A big reason for almonds' low footprint has to do with how its by-products are used. The biomass, hulls, and shells from the almonds, once harvested, are often utilized in other capacities, such as feed for dairy cows, or to generate electricity. "If you provide those trees to the electricity system, you avoid the need to produce electricity other ways," Kendall said.

Which isn't to say that all almond orchards are at this level of sustainability. A study from the California Almond Sustainability Program shows that 74 percent of orchards are using their various by-products in sustainable ways, leaving 26 percent of them with work left to be done. These studies, in part, are trying to figure out the exact methods of sustainability that orchards should enact.

So, okay. Almonds are great in terms of carbon footprint. But what about all those warnings about almonds sucking up huge amounts of water during the drought?

Water usage is a big factor in contributing the the carbon footprint of almonds. "[Irrigation water] ended up being nearly a quarter of all sources of emissions, so quite large," Kendall said.
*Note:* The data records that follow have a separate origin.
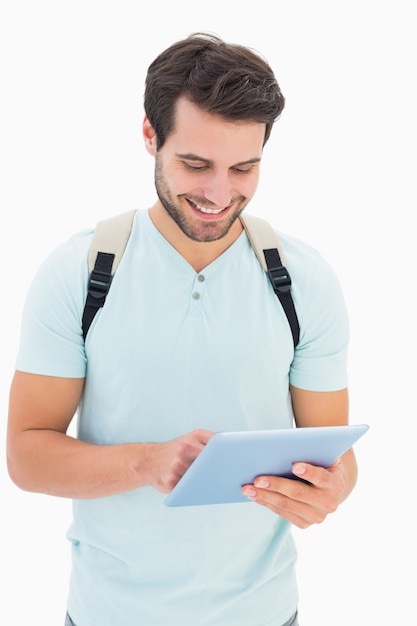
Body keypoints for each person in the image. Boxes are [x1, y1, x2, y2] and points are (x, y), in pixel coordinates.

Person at [6, 32, 357, 626]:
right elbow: (24, 454)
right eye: (196, 165)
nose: (221, 195)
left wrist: (330, 491)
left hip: (265, 614)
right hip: (107, 614)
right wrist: (145, 463)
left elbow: (334, 457)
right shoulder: (81, 272)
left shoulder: (303, 282)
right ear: (150, 136)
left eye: (244, 167)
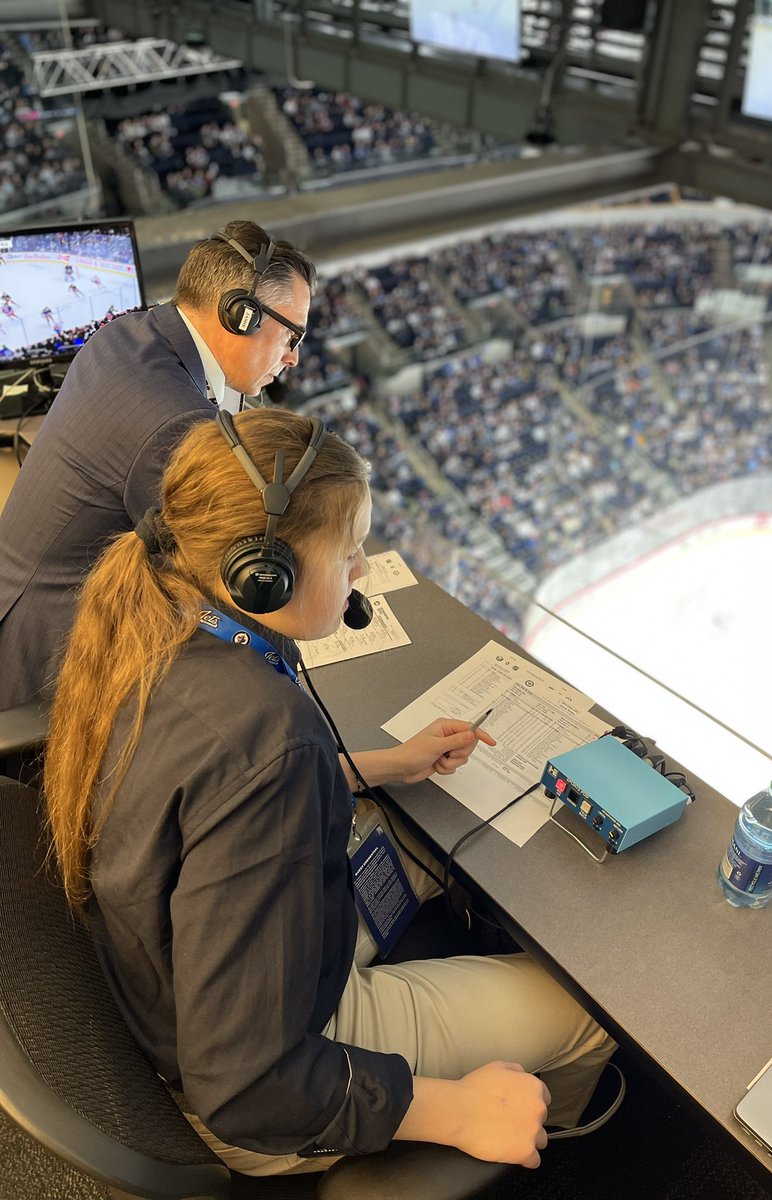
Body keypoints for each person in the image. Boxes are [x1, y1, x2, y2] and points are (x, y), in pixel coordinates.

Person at [43, 408, 616, 1176]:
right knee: (588, 1012)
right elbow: (246, 1084)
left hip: (180, 983)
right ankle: (565, 1154)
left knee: (401, 830)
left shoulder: (150, 613)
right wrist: (454, 1111)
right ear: (263, 572)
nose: (362, 573)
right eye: (348, 554)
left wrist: (389, 764)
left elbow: (215, 805)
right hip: (263, 1089)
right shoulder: (270, 740)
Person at [0, 220, 315, 711]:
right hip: (42, 670)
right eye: (293, 333)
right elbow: (230, 577)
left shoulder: (129, 333)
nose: (293, 357)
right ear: (242, 316)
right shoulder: (177, 423)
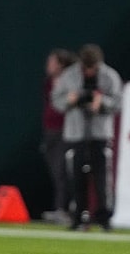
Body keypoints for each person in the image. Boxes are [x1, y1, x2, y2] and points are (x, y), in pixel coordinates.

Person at [51, 44, 122, 232]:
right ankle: (78, 216)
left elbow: (118, 102)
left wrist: (101, 103)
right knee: (76, 177)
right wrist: (71, 100)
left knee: (102, 177)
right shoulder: (69, 76)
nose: (90, 71)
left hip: (100, 134)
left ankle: (104, 217)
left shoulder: (109, 76)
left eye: (93, 68)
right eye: (87, 67)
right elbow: (56, 101)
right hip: (75, 134)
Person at [40, 48, 77, 225]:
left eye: (52, 62)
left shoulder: (69, 82)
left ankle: (65, 210)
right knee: (56, 171)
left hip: (65, 131)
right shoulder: (49, 82)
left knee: (62, 171)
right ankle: (60, 208)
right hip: (50, 131)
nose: (48, 66)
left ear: (60, 65)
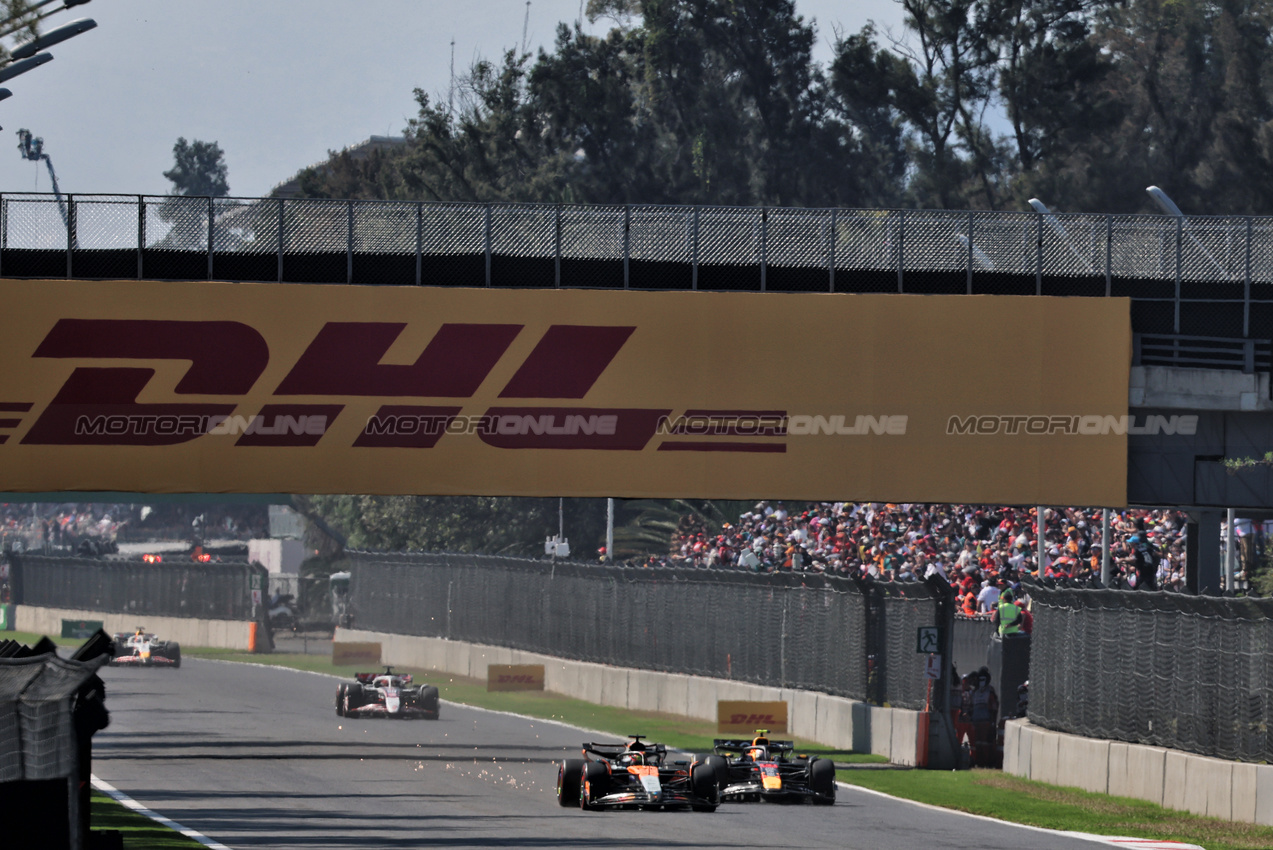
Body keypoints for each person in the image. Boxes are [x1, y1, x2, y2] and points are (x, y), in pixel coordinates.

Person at [969, 667, 999, 767]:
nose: (981, 682)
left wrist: (993, 721)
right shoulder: (975, 692)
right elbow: (970, 706)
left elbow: (994, 707)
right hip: (976, 721)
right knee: (977, 743)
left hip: (986, 721)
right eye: (980, 679)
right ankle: (978, 761)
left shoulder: (990, 691)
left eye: (983, 679)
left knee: (986, 742)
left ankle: (987, 761)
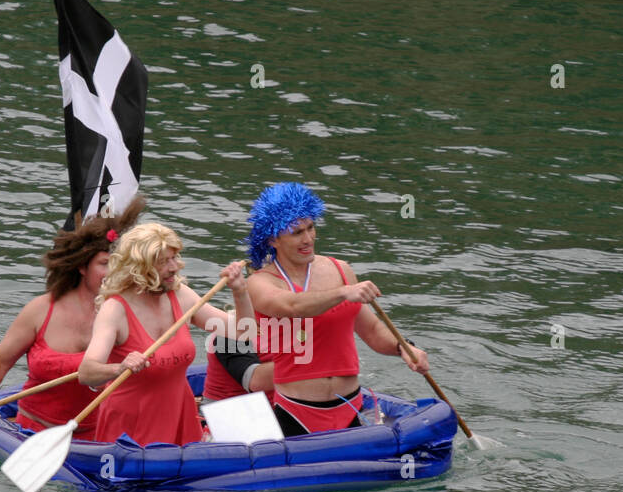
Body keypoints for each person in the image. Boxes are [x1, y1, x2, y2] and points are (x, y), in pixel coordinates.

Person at [244, 182, 430, 436]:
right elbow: (292, 305)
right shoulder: (259, 283)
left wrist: (403, 347)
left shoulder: (341, 270)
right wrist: (344, 292)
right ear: (273, 239)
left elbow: (372, 329)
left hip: (351, 405)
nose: (308, 238)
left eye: (311, 228)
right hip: (297, 411)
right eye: (297, 233)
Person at [0, 198, 145, 437]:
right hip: (32, 433)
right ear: (82, 267)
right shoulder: (40, 310)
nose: (113, 272)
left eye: (119, 264)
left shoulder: (132, 312)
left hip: (105, 437)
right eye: (105, 263)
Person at [79, 222, 253, 445]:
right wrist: (120, 367)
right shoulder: (115, 309)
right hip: (131, 427)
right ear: (140, 267)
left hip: (181, 417)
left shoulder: (181, 295)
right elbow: (87, 373)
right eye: (163, 262)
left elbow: (243, 332)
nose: (174, 267)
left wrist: (240, 291)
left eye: (174, 258)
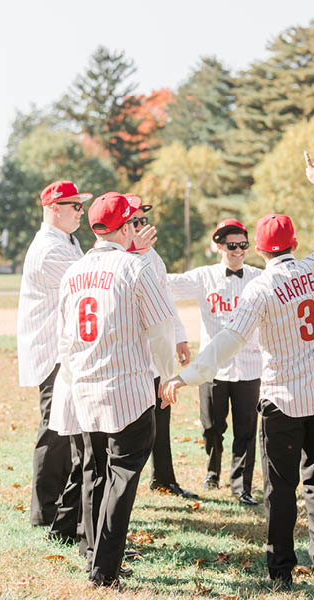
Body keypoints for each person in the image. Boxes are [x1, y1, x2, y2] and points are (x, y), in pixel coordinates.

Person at [162, 153, 314, 586]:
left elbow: (225, 344)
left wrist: (184, 376)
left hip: (283, 398)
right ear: (293, 243)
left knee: (280, 489)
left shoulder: (260, 289)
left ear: (259, 249)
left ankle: (281, 571)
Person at [58, 191, 177, 587]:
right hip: (127, 386)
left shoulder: (73, 272)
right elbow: (160, 330)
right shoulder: (134, 267)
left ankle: (93, 553)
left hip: (86, 383)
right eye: (134, 223)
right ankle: (104, 571)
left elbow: (64, 337)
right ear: (125, 227)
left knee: (94, 472)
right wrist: (168, 375)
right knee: (122, 476)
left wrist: (73, 380)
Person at [165, 219, 263, 505]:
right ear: (219, 246)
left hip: (249, 365)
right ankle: (212, 470)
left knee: (246, 429)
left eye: (243, 245)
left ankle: (240, 484)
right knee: (211, 427)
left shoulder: (259, 277)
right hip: (212, 367)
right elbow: (166, 286)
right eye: (232, 245)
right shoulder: (203, 277)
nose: (238, 251)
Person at [17, 180, 90, 527]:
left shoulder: (68, 241)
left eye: (82, 206)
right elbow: (85, 284)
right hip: (52, 351)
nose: (82, 212)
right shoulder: (50, 249)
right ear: (53, 208)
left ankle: (61, 505)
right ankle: (45, 512)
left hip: (64, 348)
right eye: (75, 206)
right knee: (55, 432)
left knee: (66, 428)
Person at [125, 195, 196, 499]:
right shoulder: (123, 259)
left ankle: (164, 478)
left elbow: (166, 300)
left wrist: (179, 335)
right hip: (134, 357)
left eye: (144, 219)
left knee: (162, 418)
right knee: (133, 429)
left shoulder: (152, 255)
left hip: (158, 353)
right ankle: (124, 489)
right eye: (135, 221)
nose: (143, 226)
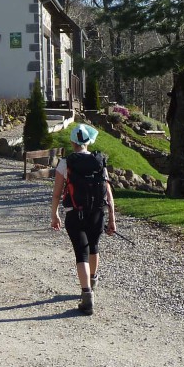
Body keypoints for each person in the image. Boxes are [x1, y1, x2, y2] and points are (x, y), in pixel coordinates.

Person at [50, 123, 116, 315]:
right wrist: (112, 217)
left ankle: (87, 297)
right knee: (94, 247)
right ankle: (92, 281)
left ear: (72, 142)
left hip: (74, 213)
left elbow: (56, 194)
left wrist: (54, 214)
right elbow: (108, 191)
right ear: (87, 142)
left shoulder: (65, 163)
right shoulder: (99, 160)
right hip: (97, 212)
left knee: (81, 253)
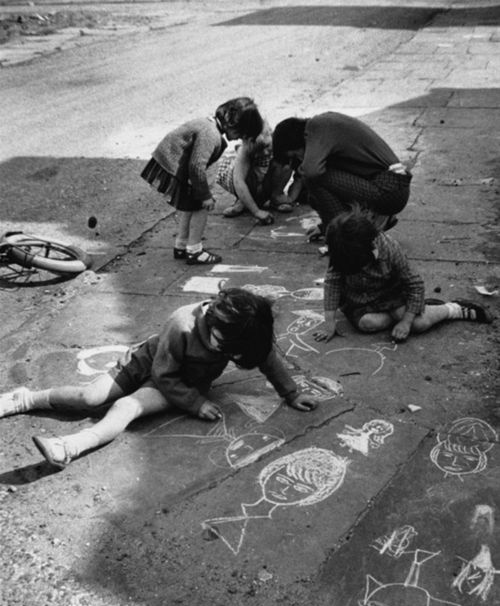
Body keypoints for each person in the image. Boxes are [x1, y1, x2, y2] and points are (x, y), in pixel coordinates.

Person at [0, 288, 319, 470]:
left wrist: (290, 393)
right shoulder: (182, 324)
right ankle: (25, 398)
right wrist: (196, 404)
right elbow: (162, 373)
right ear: (213, 322)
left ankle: (68, 447)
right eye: (224, 347)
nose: (228, 355)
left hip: (180, 383)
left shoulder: (243, 331)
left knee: (126, 407)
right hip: (152, 368)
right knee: (90, 398)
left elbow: (266, 357)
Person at [312, 205, 493, 343]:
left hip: (392, 295)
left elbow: (414, 284)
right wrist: (329, 321)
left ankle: (453, 309)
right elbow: (332, 283)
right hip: (359, 302)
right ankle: (417, 310)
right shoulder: (343, 250)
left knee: (418, 325)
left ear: (370, 250)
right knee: (368, 324)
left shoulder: (389, 249)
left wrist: (406, 321)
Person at [141, 97, 263, 265]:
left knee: (188, 205)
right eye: (240, 135)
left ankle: (181, 245)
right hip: (175, 166)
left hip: (172, 164)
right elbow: (197, 166)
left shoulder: (208, 124)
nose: (237, 140)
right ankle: (195, 250)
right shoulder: (211, 134)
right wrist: (205, 196)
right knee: (200, 207)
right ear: (232, 124)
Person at [272, 111, 412, 240]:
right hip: (392, 186)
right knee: (314, 196)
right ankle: (362, 222)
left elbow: (311, 171)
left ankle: (345, 237)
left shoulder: (317, 128)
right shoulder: (323, 126)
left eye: (296, 154)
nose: (300, 159)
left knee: (314, 180)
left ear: (296, 140)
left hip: (390, 189)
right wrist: (325, 227)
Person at [216, 119, 304, 223]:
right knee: (239, 172)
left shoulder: (279, 142)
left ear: (271, 134)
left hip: (267, 184)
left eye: (267, 146)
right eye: (259, 150)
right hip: (251, 184)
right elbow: (239, 182)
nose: (266, 152)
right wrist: (257, 212)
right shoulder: (244, 150)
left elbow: (301, 170)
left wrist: (292, 197)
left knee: (285, 164)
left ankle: (277, 196)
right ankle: (243, 200)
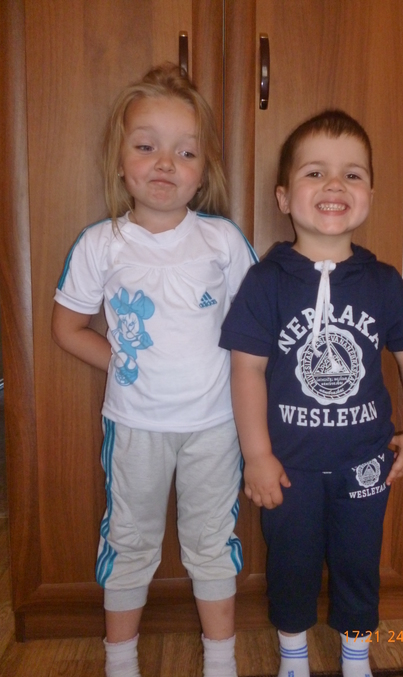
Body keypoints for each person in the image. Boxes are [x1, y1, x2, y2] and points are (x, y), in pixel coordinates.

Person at [52, 62, 256, 677]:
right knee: (130, 538)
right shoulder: (101, 244)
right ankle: (121, 661)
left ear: (203, 170)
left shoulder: (223, 241)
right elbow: (68, 328)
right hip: (134, 426)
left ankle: (221, 660)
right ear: (120, 160)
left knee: (211, 542)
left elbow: (256, 332)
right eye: (146, 147)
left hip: (216, 426)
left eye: (185, 152)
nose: (165, 163)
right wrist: (124, 361)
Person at [220, 110, 403, 677]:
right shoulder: (265, 282)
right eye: (315, 172)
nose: (335, 184)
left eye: (352, 174)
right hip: (287, 466)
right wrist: (257, 455)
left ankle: (356, 655)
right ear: (284, 197)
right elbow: (246, 370)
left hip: (364, 462)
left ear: (370, 196)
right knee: (290, 564)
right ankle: (293, 654)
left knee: (359, 562)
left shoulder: (383, 282)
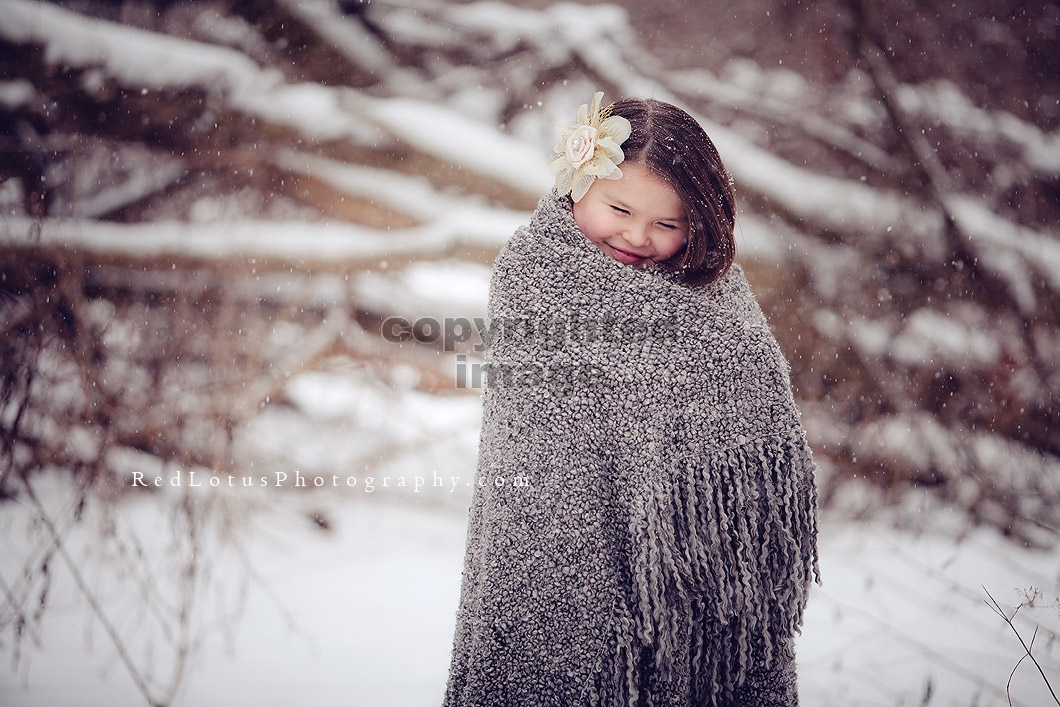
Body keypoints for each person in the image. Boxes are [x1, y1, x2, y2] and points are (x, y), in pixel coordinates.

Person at [443, 92, 819, 707]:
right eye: (620, 207)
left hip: (692, 593)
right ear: (577, 184)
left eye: (667, 224)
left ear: (698, 225)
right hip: (551, 555)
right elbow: (531, 448)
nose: (637, 235)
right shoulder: (534, 277)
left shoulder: (715, 303)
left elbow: (751, 448)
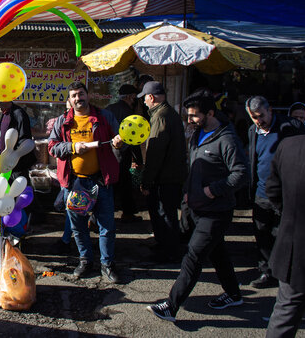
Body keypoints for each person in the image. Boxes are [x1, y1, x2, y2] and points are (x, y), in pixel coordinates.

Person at [147, 91, 249, 322]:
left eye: (193, 116)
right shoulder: (198, 133)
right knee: (217, 253)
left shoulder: (227, 139)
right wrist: (187, 197)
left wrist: (213, 190)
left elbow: (242, 173)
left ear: (210, 113)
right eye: (188, 116)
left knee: (193, 256)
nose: (189, 120)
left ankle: (171, 306)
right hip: (196, 207)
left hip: (216, 211)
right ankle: (234, 294)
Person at [48, 81, 124, 283]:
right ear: (69, 100)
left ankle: (107, 264)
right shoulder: (63, 120)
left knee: (106, 226)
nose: (77, 98)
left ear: (88, 95)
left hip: (101, 182)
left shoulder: (104, 116)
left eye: (80, 94)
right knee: (78, 226)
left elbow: (119, 138)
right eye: (73, 95)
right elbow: (53, 147)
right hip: (75, 184)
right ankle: (85, 261)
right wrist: (72, 148)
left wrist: (119, 141)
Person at [265, 130, 305, 338]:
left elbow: (273, 191)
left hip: (293, 249)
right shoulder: (289, 145)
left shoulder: (289, 146)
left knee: (284, 315)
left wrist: (290, 218)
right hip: (296, 249)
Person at [246, 95, 305, 289]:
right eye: (254, 117)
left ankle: (285, 275)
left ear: (270, 110)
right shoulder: (253, 131)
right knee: (262, 235)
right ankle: (266, 272)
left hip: (286, 194)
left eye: (261, 115)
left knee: (283, 235)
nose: (258, 121)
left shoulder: (290, 128)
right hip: (261, 193)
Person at [138, 81, 187, 262]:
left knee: (165, 216)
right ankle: (167, 247)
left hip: (164, 177)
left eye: (145, 98)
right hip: (171, 175)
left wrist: (147, 180)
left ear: (151, 97)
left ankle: (169, 252)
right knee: (167, 214)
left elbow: (155, 152)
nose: (144, 102)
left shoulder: (160, 116)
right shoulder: (169, 114)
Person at [106, 84, 143, 222]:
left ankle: (128, 212)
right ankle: (98, 218)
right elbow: (134, 140)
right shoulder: (129, 113)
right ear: (129, 97)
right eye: (134, 97)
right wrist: (139, 160)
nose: (136, 100)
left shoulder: (110, 109)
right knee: (118, 184)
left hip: (109, 152)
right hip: (122, 153)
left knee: (120, 183)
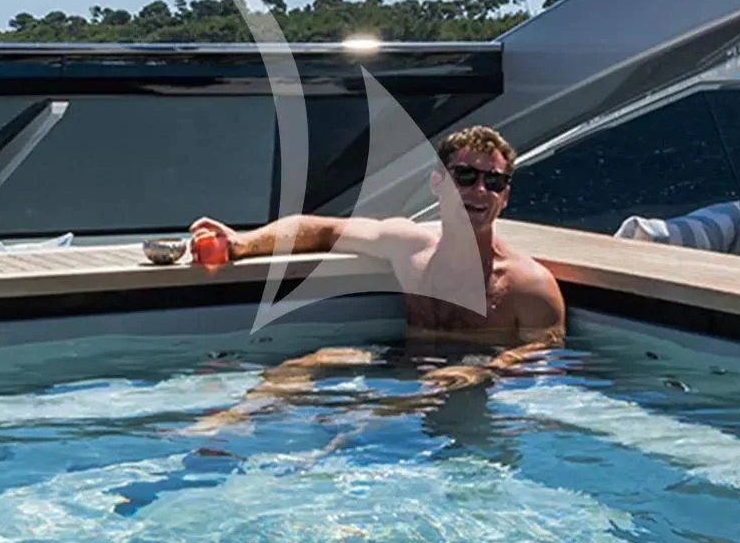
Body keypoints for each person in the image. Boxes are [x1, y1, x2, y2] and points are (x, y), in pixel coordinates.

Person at [185, 124, 566, 402]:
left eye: (493, 182)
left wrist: (480, 372)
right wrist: (239, 244)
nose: (479, 191)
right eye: (464, 176)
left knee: (354, 429)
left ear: (505, 196)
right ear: (438, 184)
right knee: (305, 365)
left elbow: (547, 354)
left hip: (469, 386)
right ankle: (231, 424)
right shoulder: (408, 245)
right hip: (402, 363)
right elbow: (320, 230)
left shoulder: (527, 285)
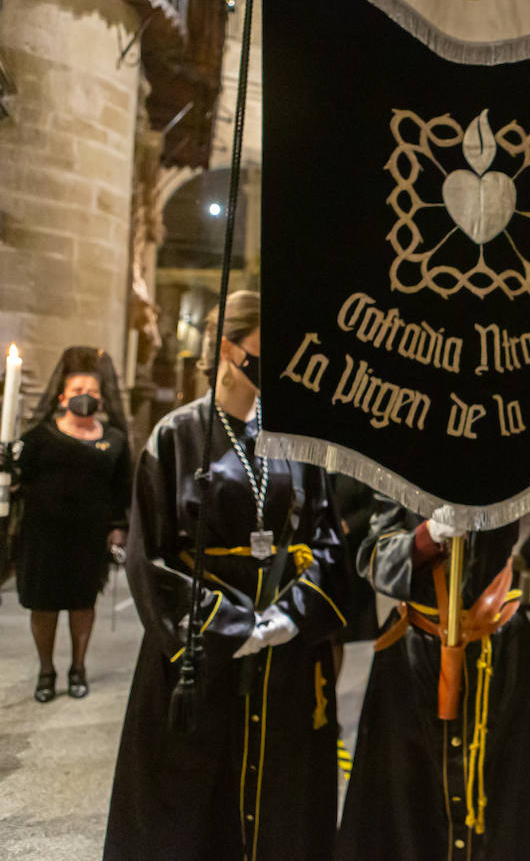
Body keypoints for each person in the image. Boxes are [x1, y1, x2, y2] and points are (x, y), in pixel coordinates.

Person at [104, 291, 350, 861]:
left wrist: (289, 616)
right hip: (200, 654)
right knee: (193, 801)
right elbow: (151, 560)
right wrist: (230, 625)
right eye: (265, 353)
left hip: (282, 656)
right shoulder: (174, 437)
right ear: (226, 350)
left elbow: (326, 537)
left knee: (281, 802)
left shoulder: (296, 439)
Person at [337, 498, 530, 861]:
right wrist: (426, 537)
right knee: (409, 798)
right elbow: (373, 561)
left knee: (508, 794)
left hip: (498, 651)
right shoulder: (402, 456)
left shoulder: (512, 462)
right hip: (415, 656)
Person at [14, 347, 131, 702]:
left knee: (83, 603)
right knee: (44, 604)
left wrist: (118, 526)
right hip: (43, 536)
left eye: (92, 391)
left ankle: (77, 668)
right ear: (62, 397)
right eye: (77, 391)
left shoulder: (114, 440)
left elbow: (121, 488)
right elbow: (18, 480)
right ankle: (46, 671)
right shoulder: (39, 438)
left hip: (88, 536)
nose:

Irrigation was only second in terms of its contribution to CO2-equivalent emissions to fertilizer.

But how are consumers supposed to use this information? What's more important, the environmental impact or the amount of water that is being used?

"It totally depends on what choice they're making," Kendall said. "You always want to look at a plurality of environmental impacts, because most of the time there are going to be trade-offs with environmental impacts. So, it shouldn't necessarily change how people think about almonds and water, but it should change how people think about the broader impact of environmental food choices."